For 3 years, it ran in the Greeley Tribune. Since then, it has run in various subsidiaries of the Douglas County News Press. I still have most of my columns in digital format.
For many years, I only gave myself one rule: try to work the word "library" into every piece. My intent was to think in public about just what librarianship means at the end of the 20th century and beginning of the 21st.
There have been many advantages for me. I found that putting library plans out in front of the public, and getting feedback about them, helped me make better decisions. Sometimes, I found that it was very difficult for me to describe those plans or policies -- the kind of thing that makes me realize that they might not be good ideas after all. The weekly discipline of explaining my profession to the public keeps me more mindful, more honest. It also has provided steady visibility for the library and its issues.
December 1, 2005 - Wal-Mart Suffers Blistering Criticism
After college, I sold shoes for awhile. I was good at it, too. I broke some regional sales records, and got offered a manager position.
But I was young and restless, and really didn't want a career in a shopping mall. So I hit the road with a pair of shoes I sold myself.
And those shoes gave me blisters so bad that by the time I got to my uncle's in the Arkansas Ozarks, I could barely walk.
So my aunt took me to a big new store that had just opened up in Fayetteville.
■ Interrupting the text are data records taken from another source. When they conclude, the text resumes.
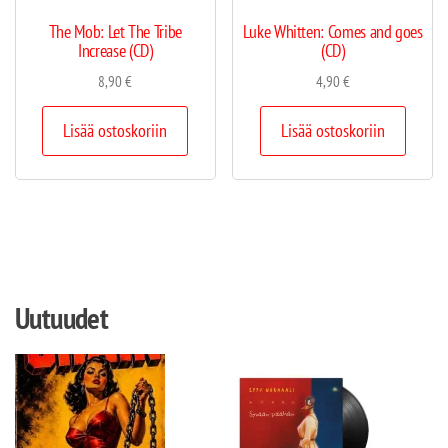
The Mob: Let The Tribe
Luke Whitten: Comes and goes
Increase (CD)
(CD)
8,90
€
4,90
€
Lisää ostoskoriin
Lisää ostoskoriin
Uutuudet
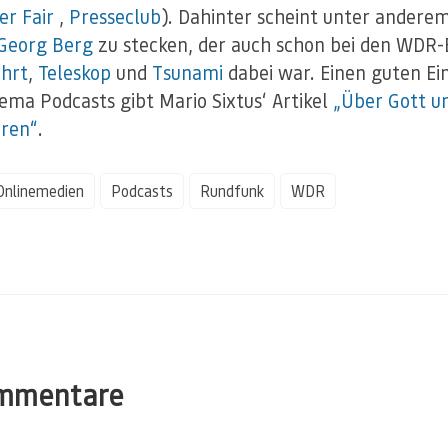
er Fair
,
Presseclub
). Dahinter scheint unter andere
Georg Berg
zu stecken, der auch schon bei den WDR-
hrt
,
Teleskop
und
Tsunami
dabei war. Einen guten Ei
ma Podcasts gibt Mario Sixtus‘ Artikel
„Über Gott un
ören“
.
Onlinemedien
Podcasts
Rundfunk
WDR
mmentare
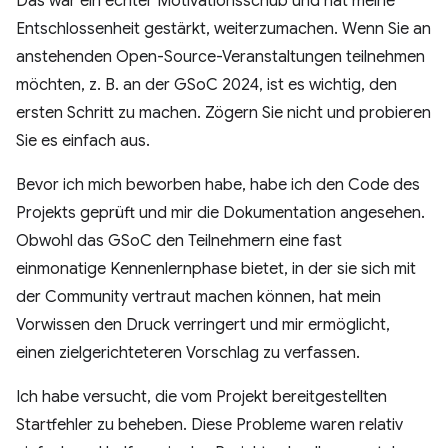
Das war ein echter Motivationsschub und hat meine
Entschlossenheit gestärkt, weiterzumachen. Wenn Sie an
anstehenden Open-Source-Veranstaltungen teilnehmen
möchten, z. B. an der GSoC 2024, ist es wichtig, den
ersten Schritt zu machen. Zögern Sie nicht und probieren
Sie es einfach aus.
Bevor ich mich beworben habe, habe ich den Code des
Projekts geprüft und mir die Dokumentation angesehen.
Obwohl das GSoC den Teilnehmern eine fast
einmonatige Kennenlernphase bietet, in der sie sich mit
der Community vertraut machen können, hat mein
Vorwissen den Druck verringert und mir ermöglicht,
einen zielgerichteteren Vorschlag zu verfassen.
Ich habe versucht, die vom Projekt bereitgestellten
Startfehler zu beheben. Diese Probleme waren relativ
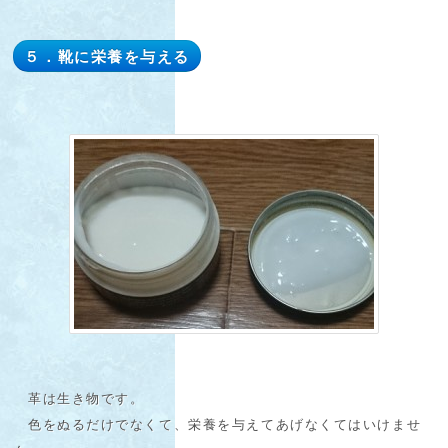
５．靴に栄養を与える
革は生き物です。
色をぬるだけでなくて、栄養を与えてあげなくてはいけませ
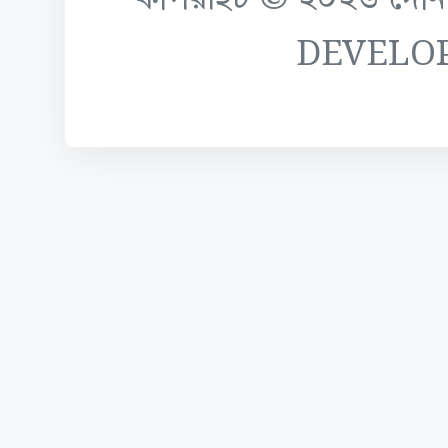
DEVELO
I'd never heard of it, but my aunt said the prices were great.
It was called Wal-Mart.
I did indeed find a pair of good, cheap sneakers there. I wore them, very comfortably, the whole time I worked as "mud man" (cement mixer) for my uncle, a stone mason.
For most of my kinfolk, Wal-Mart was a godsend. It offered a lot of things that weren't to be found within an hour's drive. And it was affordable.
Since then, that formula (big selection, convenient and cheap) ensured that Wal-Mart spread swiftly, first throughout the rural south, and then ... everywhere.
The results have been mixed. Wal-Mart is admired by some as the leanest, meanest example around of good, old-fashioned American entrepreneurship, mixed with a savvy grasp of international economics.
And it is detested by others as the destroyer of small town infrastructure, the death knell of locally-owned and economically diversified downtowns, and worse.
Which view is correct? That's an excellent question.
A few weeks ago, a group holding the latter view booked one of our meeting rooms. They showed a movie ("Wal-Mart: the high cost of low price") and talked about it.
Shortly afterward, a local resident, holding an opposite view, complained to the town government about the event -- a complaint forwarded to me.
What I wrote him was (roughly) this:
* on the one hand, the library isn't responsible, or culpable, for the views expressed by people who book public spaces.
* on the other hand, I am delighted to have the library host discussions about controversial issues.
Good questions deserve good debate. Why not at the library?
I jumped into our catalog to see what we've got on the topic. Here are just two representative titles:
* "The Wal-Mart decade: how a generation of leaders turned Sam Walton's legacy into the world's number one company," by Robert Slater, and
* "In Sam we trust: the untold story of Sam Walton and how Wal-Mart is devouring America," by Bob Ortega.
Thinking about this reminded me of several things. First, I recently nominated Reggie Rivers for a library award for his writings against censorship. When receiving this award he commented that we need the First Amendment to protect offensive speech. Why?
Because inoffensive speech doesn't need protection. You can stand on the corner and proclaim your tender affection for butterflies, and nobody cares.
Second, I can't help but notice that our media bristles with critiques of public education, and endless varieties of "bureaucratic government." We take that as a given, as a right, and even as a commonplace. Who complains about it?
But it seems criticism is not constrained only to the public sector. There are problems, and issues, in the private sector, too.
My own view is that public sector or private, any human institution will exhibit some behavior that is wholly admirable, and some that is not. It's a good topic for a library program, whether we are direct sponsors, or not.
And maybe it's not a bad thing for the private sector to take a walk in the public sector's shoes every now and then. If only for the blisters.